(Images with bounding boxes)
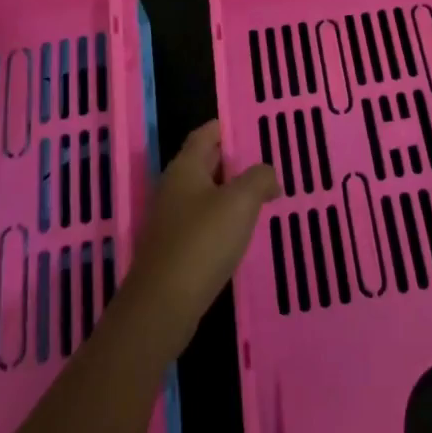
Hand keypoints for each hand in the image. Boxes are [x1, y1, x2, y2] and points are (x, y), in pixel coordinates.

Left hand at [119, 122, 278, 354]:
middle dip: (233, 160)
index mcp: (186, 167)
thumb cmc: (202, 241)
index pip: (205, 134)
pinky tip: (242, 231)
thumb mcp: (240, 202)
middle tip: (265, 160)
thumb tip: (267, 175)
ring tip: (262, 195)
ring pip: (205, 194)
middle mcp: (174, 188)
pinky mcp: (174, 249)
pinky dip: (223, 219)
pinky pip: (203, 222)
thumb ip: (259, 178)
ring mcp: (171, 220)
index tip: (251, 126)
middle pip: (205, 163)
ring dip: (230, 192)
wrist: (163, 306)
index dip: (226, 127)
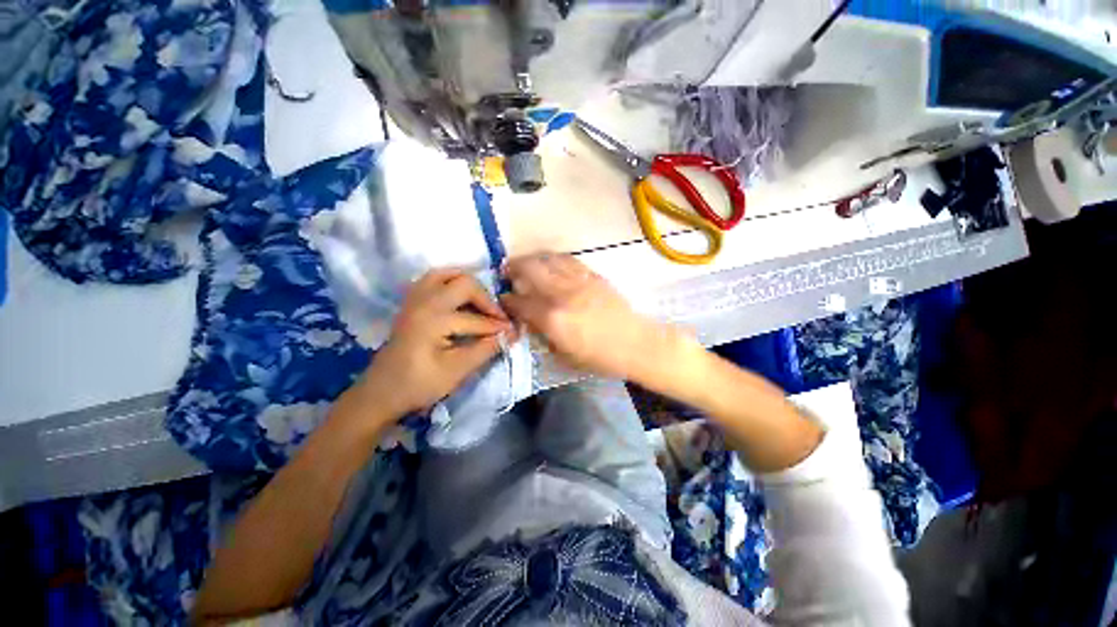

Task goal: Print exactly the line containing "thumb mcp: (240, 202)" and every line after it through the final line above, and leave all pictures out.

Written solution:
thumb mcp: (240, 202)
middle tip: (265, 160)
thumb tip: (267, 175)
ring tip: (262, 195)
ring pip: (205, 194)
middle mcp: (174, 188)
pinky mcp: (174, 249)
pinky dip: (223, 219)
pinky pip: (203, 222)
thumb ip: (259, 178)
ring mcp: (171, 220)
index tip: (251, 126)
middle pip: (205, 163)
ring dip: (230, 192)
wrist: (163, 306)
index dip: (226, 127)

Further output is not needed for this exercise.